Выбрать главу

Чита была тогда ничтожной деревушкой — по подсчетам Полины Анненковой, всего в 18 домов. Власти в Петербурге плохо знали географию и полагали, что рудники есть во всей Сибири (ведь декабристы были приговорены к каторжным работам в рудниках). Но в окрестностях Читы рудников не было. Поэтому узники чистили казенные хлева и конюшни, мели улицы, иногда выполняли земляные работы, трудились на мельнице.

Теснота в остроге, кандальный звон — кандалы снимали только в бане и в церкви — раздражали и без того измученных людей. Но вместе с тем совместная жизнь имела много плюсов. «Каземат нас соединил вместе, дал нам опору друг в друге и, наконец, через наших ангелов-спасителей, дам, соединил нас с тем миром, от которого навсегда мы были оторваны политической смертью, соединил нас с родными, дол нам охоту жить, чтобы не убивать любящих нас и любимых нами, наконец, дал нам материальные средства к существованию и доставил моральную пищу для духовной нашей жизни». Так писал Михаил Бестужев.

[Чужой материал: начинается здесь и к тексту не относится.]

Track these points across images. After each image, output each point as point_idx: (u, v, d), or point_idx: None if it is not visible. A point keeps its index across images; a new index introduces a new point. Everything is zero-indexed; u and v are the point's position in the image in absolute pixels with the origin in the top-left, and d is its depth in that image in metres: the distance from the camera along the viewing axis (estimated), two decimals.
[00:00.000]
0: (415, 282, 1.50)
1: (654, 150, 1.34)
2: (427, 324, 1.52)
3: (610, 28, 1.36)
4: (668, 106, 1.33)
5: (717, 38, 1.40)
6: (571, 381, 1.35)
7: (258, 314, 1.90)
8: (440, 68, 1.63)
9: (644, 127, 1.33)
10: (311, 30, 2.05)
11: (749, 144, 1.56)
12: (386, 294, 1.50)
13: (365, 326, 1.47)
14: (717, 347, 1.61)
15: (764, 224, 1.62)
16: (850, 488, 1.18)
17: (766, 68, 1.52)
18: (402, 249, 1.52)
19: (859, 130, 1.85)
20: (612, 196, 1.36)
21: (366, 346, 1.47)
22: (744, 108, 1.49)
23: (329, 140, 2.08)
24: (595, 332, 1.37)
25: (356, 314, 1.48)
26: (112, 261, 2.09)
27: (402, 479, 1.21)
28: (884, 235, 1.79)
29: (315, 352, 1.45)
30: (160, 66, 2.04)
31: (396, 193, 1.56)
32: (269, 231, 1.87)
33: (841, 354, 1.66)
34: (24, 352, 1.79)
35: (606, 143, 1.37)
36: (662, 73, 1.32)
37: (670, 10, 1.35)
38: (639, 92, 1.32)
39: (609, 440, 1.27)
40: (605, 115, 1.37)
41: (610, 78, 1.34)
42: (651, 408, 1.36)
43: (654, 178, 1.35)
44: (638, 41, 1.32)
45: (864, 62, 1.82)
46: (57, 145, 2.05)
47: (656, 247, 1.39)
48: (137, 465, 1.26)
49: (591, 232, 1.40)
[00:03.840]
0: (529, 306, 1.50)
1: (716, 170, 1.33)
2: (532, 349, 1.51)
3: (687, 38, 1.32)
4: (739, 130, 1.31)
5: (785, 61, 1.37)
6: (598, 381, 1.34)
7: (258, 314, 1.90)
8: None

Женщины жили вблизи тюрьмы в простых деревенских избах, сами готовили еду, ходили за водой, рубили дрова, топили печь. Тут, правда, не всегда все проходило гладко. Полина Анненкова вспоминает:

«…Дамы наши часто приходили посмотреть, как я приготовляю обед, и просили научить их то сварить суп, то состряпать пирог». Когда надо было чистить курицу, «со слезами сознавались, что завидуют моему умению все сделать, и горько жаловались на самих себя на то, что не умели ни за что взяться, но в этом была не их вина, конечно. Воспитанием они не были приготовлены к такой жизни… а меня с ранних лет приучила ко всему нужда».

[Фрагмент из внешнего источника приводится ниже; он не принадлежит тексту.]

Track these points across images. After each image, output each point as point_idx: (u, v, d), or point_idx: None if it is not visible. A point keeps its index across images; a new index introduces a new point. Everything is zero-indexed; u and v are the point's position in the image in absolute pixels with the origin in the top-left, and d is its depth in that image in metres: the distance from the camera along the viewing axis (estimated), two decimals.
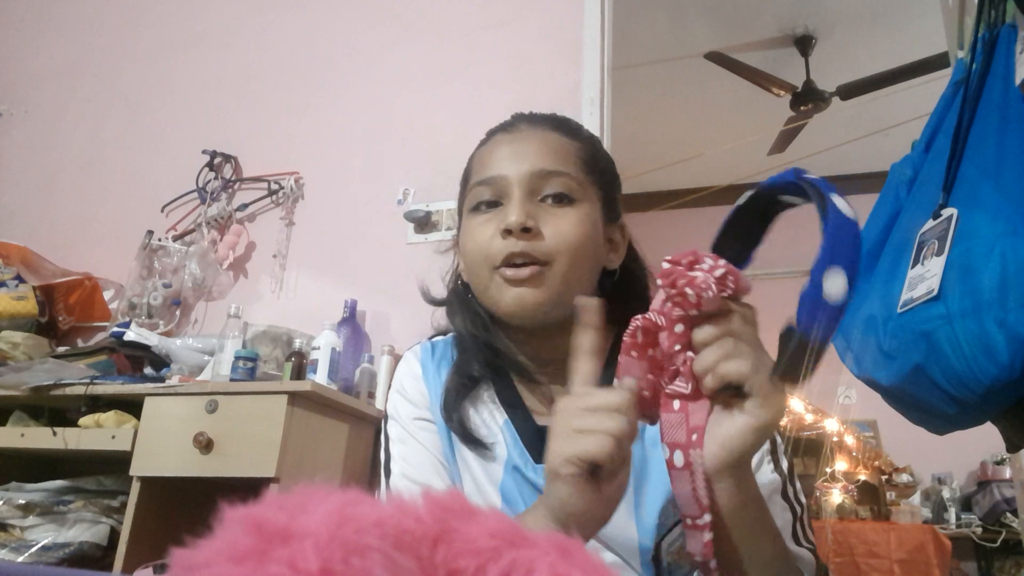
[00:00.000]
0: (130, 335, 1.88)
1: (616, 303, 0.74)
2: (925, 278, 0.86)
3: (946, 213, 0.89)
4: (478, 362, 0.81)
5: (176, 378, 1.62)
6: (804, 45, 3.87)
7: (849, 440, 4.05)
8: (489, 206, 0.78)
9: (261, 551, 0.23)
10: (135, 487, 1.46)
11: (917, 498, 4.00)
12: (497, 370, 0.82)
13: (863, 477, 3.93)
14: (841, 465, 3.96)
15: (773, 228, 0.60)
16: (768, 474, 0.73)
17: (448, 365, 0.84)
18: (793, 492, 0.74)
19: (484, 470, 0.78)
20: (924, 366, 0.84)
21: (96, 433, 1.55)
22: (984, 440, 2.70)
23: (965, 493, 4.08)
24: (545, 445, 0.57)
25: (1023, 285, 0.76)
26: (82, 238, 2.45)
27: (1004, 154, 0.86)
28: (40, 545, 1.51)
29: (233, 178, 2.33)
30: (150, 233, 2.25)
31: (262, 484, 1.38)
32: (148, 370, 1.83)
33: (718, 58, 3.67)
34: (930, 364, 0.84)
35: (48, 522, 1.55)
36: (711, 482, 0.54)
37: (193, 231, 2.28)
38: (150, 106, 2.58)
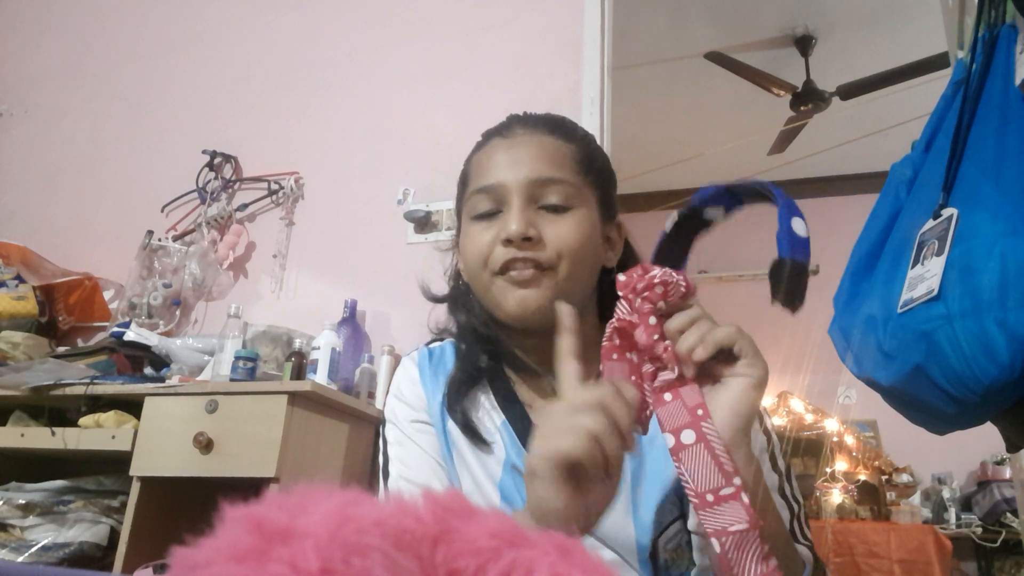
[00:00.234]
0: (130, 335, 1.88)
1: (613, 301, 0.75)
2: (925, 278, 0.86)
3: (946, 213, 0.88)
4: (481, 356, 0.82)
5: (176, 378, 1.62)
6: (804, 45, 3.86)
7: (849, 440, 4.05)
8: (488, 213, 0.78)
9: (262, 550, 0.23)
10: (135, 487, 1.46)
11: (917, 498, 4.00)
12: (494, 371, 0.83)
13: (863, 477, 3.93)
14: (841, 465, 3.96)
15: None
16: (766, 472, 0.74)
17: (445, 371, 0.85)
18: (790, 490, 0.76)
19: (483, 470, 0.78)
20: (924, 366, 0.84)
21: (96, 433, 1.55)
22: (984, 440, 2.70)
23: (965, 493, 4.07)
24: None
25: (1023, 285, 0.76)
26: (82, 238, 2.45)
27: (1004, 154, 0.86)
28: (40, 545, 1.51)
29: (233, 178, 2.33)
30: (150, 233, 2.25)
31: (262, 484, 1.38)
32: (148, 370, 1.83)
33: (718, 58, 3.67)
34: (930, 364, 0.83)
35: (48, 522, 1.55)
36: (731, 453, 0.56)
37: (193, 231, 2.28)
38: (150, 106, 2.58)
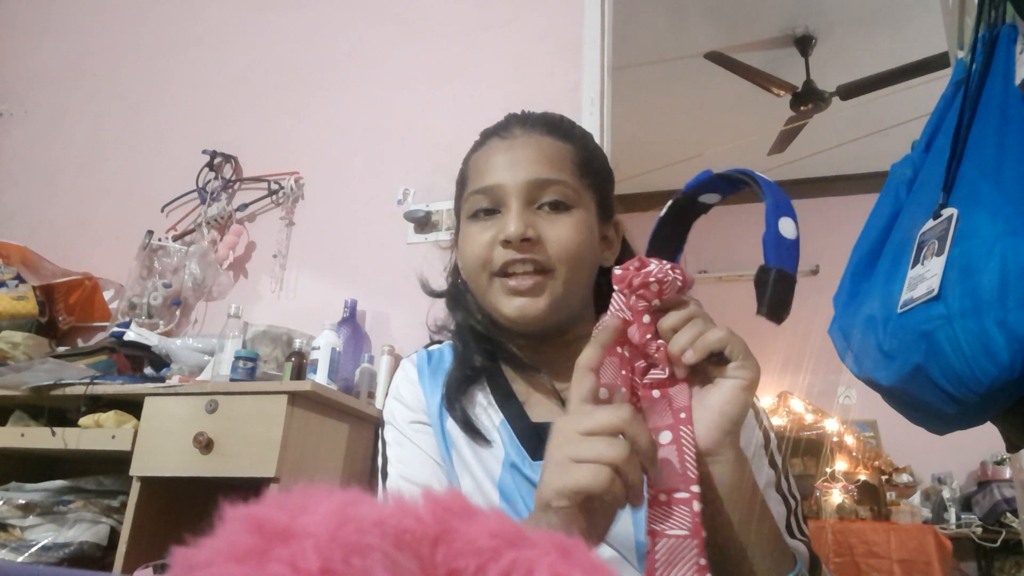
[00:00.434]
0: (130, 335, 1.88)
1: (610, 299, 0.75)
2: (925, 278, 0.86)
3: (946, 213, 0.88)
4: (479, 354, 0.82)
5: (176, 378, 1.62)
6: (804, 45, 3.86)
7: (849, 440, 4.05)
8: (487, 213, 0.79)
9: (262, 550, 0.23)
10: (135, 487, 1.46)
11: (917, 498, 4.00)
12: (492, 370, 0.83)
13: (863, 477, 3.93)
14: (841, 465, 3.96)
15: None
16: (763, 468, 0.75)
17: (444, 373, 0.85)
18: (787, 487, 0.76)
19: (483, 469, 0.78)
20: (924, 366, 0.84)
21: (96, 433, 1.55)
22: (984, 440, 2.70)
23: (965, 493, 4.07)
24: (542, 442, 0.57)
25: (1023, 285, 0.76)
26: (82, 238, 2.45)
27: (1004, 154, 0.86)
28: (40, 545, 1.51)
29: (233, 178, 2.33)
30: (150, 233, 2.25)
31: (262, 484, 1.38)
32: (148, 370, 1.83)
33: (718, 58, 3.67)
34: (930, 364, 0.84)
35: (48, 522, 1.55)
36: (710, 460, 0.56)
37: (193, 231, 2.28)
38: (150, 106, 2.58)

Невеста, точнее — гражданская жена Ивана Анненкова приехала в Сибирь еще под именем мадемуазель Поль Геблъ: «монаршей милостью» ей разрешено соединить свою жизнь с «государственным преступником». В воспоминаниях, написанных после возвращения из Сибири, Анненкова, которую стали называть Полиной (или Прасковъей) Егоровной, очень живо, с колоритными подробностями описывает, с каким трудом удалось ей добиться этого разрешения.

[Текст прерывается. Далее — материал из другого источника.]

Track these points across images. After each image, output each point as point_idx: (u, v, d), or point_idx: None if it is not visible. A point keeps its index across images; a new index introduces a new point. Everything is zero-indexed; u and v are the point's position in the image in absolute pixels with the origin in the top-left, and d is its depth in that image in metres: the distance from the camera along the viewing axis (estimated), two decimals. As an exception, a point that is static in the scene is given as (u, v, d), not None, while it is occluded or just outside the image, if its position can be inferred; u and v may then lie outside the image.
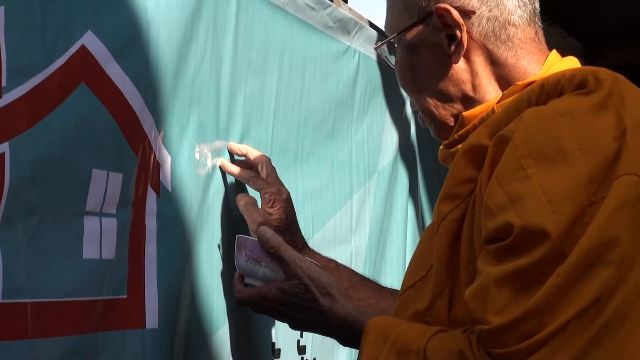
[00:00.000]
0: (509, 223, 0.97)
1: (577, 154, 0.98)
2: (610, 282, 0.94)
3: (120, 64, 1.27)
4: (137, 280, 1.31)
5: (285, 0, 1.71)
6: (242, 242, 1.38)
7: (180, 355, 1.39)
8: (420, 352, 1.04)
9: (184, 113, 1.43)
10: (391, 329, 1.12)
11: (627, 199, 0.96)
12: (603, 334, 0.93)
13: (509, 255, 0.97)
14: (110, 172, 1.25)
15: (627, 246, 0.95)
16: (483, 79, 1.24)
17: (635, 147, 0.98)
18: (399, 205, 2.28)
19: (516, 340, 0.94)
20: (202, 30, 1.46)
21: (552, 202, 0.96)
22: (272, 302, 1.33)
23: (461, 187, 1.12)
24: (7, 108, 1.09)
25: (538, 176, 0.98)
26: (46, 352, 1.13)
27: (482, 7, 1.21)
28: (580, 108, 1.01)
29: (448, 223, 1.12)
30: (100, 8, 1.23)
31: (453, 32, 1.22)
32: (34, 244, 1.13)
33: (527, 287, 0.95)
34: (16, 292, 1.09)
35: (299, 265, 1.32)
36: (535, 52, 1.24)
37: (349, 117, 2.02)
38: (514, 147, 1.02)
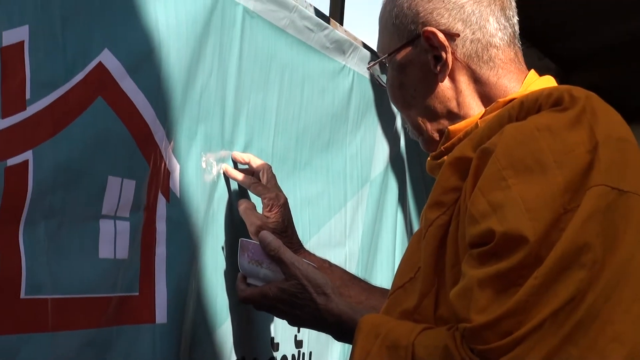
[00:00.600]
0: (490, 229, 0.98)
1: (553, 166, 0.98)
2: (583, 283, 0.94)
3: (134, 79, 1.27)
4: (148, 278, 1.31)
5: (286, 22, 1.72)
6: (244, 245, 1.38)
7: (186, 347, 1.39)
8: (408, 348, 1.04)
9: (192, 125, 1.43)
10: (382, 325, 1.12)
11: (598, 208, 0.96)
12: (576, 331, 0.93)
13: (490, 259, 0.97)
14: (124, 179, 1.25)
15: (598, 251, 0.95)
16: (467, 96, 1.23)
17: (606, 160, 0.98)
18: (389, 212, 2.27)
19: (497, 337, 0.94)
20: (209, 49, 1.46)
21: (531, 210, 0.96)
22: (272, 301, 1.33)
23: (447, 196, 1.12)
24: (30, 119, 1.09)
25: (518, 186, 0.98)
26: (65, 344, 1.13)
27: (466, 30, 1.21)
28: (557, 123, 1.01)
29: (435, 229, 1.12)
30: (116, 28, 1.24)
31: (439, 53, 1.22)
32: (54, 244, 1.13)
33: (507, 289, 0.95)
34: (38, 289, 1.09)
35: (297, 267, 1.32)
36: (515, 72, 1.24)
37: (344, 130, 2.02)
38: (496, 159, 1.02)
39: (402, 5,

Весьма скоропалительный и вполне тривиальный поначалу роман блестящего кавалергарда и молодой очаровательной француженки-модистки в необычных условиях перерос в любовь, ставшую не только темой разговоров в великосветских салонах того времени, но и сюжетом для романа (А. Дюма «Учитель фехтования», в котором мало правды и много фантазии) и оперы (первая редакция «Декабристов» Ю. А. Шапорина называлась «Полина Гебль»).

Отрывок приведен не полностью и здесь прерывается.